I walked to the foyer, where I found Delgado about to descend the steps with his charge. “Allow me, Delgado,” I said. “If you’ll help me stuff him into the carriage, I’ll escort him home. What I gave you for fare I hope you’ll use for a drink.”
“Mr. Bartholomew,” he said. He inclined his head an inch. I had heard a rumor that on a Portuguese cod fisherman, somewhere off the English coast, he had cut a man very badly with a gaff and, while the fellow bled, Delgado had used the hook to keep the crew from coming to the man’s assistance. According to the story, he had never said a word, from start of fight to death by exsanguination.
It was a mild enough night, but I took the blanket from the driver and laid it on Malcolm’s shoulders and chest, more as a stay against his soiling his clothing if he took sick than as a protection from the night. We made our way south and west through the smells of coffee and bread and, once, the sour stink of a brewery.
“Mr. Face,” Malcolm said.
“You’ll be forgiven tonight,” I said. “But Delgado will remember.”

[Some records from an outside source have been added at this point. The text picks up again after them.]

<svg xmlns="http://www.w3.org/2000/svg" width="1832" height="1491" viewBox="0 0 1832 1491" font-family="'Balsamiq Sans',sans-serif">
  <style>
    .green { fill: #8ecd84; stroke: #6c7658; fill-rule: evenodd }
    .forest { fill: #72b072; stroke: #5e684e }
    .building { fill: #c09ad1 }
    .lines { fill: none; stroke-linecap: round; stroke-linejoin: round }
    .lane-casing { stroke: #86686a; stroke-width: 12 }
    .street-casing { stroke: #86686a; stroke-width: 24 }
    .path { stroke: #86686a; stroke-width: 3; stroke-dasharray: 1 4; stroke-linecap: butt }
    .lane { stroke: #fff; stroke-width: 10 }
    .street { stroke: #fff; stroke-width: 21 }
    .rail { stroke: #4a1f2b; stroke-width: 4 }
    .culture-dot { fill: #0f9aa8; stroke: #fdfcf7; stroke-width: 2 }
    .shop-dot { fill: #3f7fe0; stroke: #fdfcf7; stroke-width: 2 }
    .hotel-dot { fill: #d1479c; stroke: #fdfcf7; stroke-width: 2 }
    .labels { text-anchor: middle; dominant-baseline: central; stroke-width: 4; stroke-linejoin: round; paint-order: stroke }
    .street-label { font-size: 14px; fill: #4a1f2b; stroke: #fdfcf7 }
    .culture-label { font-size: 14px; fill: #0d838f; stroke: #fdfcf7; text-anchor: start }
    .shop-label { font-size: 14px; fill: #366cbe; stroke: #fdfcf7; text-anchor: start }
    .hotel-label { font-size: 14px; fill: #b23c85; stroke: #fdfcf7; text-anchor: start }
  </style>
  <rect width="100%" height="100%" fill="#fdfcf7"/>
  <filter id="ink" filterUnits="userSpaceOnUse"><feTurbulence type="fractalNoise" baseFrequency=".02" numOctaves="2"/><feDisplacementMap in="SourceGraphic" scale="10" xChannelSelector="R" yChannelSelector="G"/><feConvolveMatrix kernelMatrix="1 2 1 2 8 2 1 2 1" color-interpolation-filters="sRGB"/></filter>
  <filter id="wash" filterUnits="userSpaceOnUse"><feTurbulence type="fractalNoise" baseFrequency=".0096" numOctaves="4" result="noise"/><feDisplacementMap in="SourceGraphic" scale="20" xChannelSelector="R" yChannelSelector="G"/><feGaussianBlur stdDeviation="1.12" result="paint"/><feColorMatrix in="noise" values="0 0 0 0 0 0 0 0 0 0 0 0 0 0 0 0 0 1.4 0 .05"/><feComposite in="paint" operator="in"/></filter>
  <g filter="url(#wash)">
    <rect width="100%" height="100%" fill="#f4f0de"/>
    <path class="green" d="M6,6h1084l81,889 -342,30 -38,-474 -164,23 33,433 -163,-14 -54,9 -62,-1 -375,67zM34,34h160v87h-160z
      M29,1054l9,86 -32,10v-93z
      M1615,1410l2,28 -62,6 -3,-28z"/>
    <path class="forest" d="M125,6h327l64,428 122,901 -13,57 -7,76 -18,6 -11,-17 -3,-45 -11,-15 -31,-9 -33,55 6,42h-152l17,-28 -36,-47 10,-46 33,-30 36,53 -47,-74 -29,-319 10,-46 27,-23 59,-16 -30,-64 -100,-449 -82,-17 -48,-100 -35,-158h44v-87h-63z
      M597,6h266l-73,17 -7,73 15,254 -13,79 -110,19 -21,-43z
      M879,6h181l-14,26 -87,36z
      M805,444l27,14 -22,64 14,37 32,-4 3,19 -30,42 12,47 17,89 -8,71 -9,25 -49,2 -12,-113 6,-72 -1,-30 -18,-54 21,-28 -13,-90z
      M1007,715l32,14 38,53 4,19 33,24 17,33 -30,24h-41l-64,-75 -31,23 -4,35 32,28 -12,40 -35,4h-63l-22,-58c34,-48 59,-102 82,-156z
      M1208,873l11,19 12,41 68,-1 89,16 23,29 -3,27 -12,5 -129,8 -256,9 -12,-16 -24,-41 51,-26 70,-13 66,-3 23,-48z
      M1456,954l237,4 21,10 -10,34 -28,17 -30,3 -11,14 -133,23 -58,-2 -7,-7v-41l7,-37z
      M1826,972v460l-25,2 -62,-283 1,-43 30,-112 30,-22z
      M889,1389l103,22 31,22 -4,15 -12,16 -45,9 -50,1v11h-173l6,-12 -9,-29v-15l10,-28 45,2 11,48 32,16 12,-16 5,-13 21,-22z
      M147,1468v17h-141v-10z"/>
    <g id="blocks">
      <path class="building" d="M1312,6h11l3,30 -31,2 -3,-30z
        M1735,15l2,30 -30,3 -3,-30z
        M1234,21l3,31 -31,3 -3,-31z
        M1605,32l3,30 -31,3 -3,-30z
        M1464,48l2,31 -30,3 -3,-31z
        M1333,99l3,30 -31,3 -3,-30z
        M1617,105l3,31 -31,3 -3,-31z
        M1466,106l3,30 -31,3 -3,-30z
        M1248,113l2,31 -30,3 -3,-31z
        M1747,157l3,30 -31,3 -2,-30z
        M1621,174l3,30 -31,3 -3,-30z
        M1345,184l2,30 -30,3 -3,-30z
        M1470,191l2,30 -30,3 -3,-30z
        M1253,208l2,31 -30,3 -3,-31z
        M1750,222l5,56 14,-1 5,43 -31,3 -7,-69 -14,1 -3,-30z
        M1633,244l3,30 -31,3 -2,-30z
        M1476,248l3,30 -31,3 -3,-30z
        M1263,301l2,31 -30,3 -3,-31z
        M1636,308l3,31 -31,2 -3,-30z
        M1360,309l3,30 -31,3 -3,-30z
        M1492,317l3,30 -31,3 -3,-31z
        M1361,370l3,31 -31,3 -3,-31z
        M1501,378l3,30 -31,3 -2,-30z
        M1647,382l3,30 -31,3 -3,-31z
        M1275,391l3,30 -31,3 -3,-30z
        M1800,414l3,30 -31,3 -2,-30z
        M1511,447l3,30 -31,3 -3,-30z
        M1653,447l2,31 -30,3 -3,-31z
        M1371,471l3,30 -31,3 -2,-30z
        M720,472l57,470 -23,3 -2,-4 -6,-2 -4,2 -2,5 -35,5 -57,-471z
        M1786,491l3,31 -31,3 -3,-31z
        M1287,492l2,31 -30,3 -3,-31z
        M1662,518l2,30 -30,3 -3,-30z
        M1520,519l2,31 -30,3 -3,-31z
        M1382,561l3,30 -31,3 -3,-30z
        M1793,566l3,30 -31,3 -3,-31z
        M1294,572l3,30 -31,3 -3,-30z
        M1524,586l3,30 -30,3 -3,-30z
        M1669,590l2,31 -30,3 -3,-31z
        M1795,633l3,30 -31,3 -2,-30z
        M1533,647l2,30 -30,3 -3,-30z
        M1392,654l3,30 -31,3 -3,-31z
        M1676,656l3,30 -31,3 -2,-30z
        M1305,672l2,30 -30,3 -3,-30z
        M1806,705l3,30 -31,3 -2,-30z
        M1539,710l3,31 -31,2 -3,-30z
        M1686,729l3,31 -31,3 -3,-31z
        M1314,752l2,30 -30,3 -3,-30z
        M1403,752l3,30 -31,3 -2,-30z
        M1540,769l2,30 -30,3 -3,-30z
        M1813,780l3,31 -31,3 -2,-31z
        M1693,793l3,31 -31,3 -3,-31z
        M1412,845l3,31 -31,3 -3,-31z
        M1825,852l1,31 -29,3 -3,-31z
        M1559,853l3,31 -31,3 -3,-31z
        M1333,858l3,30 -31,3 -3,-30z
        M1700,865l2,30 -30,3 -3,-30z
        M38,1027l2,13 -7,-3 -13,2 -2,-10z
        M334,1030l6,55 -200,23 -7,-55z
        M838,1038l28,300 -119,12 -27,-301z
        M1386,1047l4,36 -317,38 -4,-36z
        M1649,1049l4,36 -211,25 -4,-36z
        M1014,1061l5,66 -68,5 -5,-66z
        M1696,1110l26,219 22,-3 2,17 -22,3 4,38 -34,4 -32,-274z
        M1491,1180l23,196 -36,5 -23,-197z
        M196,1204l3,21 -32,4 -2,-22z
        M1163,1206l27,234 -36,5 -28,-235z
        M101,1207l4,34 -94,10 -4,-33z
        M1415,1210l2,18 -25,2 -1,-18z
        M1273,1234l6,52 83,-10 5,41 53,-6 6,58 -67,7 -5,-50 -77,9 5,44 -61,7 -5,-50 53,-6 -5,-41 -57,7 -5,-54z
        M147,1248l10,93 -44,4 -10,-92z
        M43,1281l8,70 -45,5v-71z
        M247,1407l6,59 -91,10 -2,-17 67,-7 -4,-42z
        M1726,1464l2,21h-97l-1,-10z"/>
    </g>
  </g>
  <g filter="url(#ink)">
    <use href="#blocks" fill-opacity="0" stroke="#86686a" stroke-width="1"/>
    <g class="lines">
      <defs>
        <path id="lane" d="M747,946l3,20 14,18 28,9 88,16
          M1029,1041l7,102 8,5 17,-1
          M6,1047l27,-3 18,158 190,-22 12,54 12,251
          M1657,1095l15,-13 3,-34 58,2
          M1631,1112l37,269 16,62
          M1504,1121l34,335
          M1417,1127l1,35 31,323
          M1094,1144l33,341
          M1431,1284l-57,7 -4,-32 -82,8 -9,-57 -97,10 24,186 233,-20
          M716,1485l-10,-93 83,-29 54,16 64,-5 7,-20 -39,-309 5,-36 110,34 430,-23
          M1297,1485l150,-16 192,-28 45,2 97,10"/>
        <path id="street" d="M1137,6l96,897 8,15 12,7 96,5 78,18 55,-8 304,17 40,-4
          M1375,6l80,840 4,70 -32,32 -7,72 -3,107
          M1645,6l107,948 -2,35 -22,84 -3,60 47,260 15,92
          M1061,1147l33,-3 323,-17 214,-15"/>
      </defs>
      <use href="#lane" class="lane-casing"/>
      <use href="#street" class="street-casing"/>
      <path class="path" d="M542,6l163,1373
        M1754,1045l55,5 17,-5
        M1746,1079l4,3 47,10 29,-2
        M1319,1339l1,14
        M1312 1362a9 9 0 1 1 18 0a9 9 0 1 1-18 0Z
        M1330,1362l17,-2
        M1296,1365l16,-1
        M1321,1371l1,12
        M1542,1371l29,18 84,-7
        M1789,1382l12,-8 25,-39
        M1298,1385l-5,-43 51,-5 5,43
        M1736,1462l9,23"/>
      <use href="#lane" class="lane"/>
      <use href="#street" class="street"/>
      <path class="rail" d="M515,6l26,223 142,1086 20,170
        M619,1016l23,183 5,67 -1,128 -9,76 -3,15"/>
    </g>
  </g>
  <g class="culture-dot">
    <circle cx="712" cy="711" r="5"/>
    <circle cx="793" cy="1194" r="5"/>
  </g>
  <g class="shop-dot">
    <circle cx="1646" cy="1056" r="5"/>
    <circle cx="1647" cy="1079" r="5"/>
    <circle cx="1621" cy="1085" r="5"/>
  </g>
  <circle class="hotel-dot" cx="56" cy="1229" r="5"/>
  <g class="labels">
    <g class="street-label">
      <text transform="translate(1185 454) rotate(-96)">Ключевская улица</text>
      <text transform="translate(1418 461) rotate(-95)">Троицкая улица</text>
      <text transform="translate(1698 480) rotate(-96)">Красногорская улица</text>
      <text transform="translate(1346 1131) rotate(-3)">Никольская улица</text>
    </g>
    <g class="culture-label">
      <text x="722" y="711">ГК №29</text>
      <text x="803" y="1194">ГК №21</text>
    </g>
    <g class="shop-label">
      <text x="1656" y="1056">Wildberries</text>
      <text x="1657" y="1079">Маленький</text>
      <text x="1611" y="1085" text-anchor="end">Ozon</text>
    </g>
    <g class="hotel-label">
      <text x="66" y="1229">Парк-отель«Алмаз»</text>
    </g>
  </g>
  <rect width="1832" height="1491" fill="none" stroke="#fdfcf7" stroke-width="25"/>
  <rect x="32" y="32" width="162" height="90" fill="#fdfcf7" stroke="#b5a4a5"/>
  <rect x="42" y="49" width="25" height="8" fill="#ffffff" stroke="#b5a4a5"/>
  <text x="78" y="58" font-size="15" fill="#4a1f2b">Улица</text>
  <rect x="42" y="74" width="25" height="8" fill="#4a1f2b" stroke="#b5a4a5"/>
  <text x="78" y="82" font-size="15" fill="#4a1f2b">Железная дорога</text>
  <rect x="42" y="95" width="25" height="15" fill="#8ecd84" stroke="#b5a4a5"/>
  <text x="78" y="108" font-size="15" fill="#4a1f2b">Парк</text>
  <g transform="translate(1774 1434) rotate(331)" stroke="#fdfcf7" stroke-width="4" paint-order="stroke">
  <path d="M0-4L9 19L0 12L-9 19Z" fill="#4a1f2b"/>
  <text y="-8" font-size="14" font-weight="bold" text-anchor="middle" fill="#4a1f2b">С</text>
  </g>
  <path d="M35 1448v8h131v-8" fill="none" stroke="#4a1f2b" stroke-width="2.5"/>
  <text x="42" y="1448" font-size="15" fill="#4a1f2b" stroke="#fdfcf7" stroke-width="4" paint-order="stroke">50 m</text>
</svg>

“Ooh,” the boy said, and he affected to laugh. “Mr. Face,” he said again.
I placed the thumb and forefinger of my left hand on his nostrils and pinched; the while, I clasped his lips between the thumb and forefinger of my right. He began to struggle, so I slapped with elbow and forearm upon his chest, and he went crimson. I squeezed and then let go with both my hands. “Don’t call me that a third time,” I said.
He began to go very pale, and I knew that he was about to heave his night’s drink. “Driver!” I called. “To the curbing, if you please, at once!”
While Malcolm leaned out to the right, I climbed down from the left, gave the driver his instructions and his fare, and I made long strides to escape the sound of the boy’s blubbering and spew.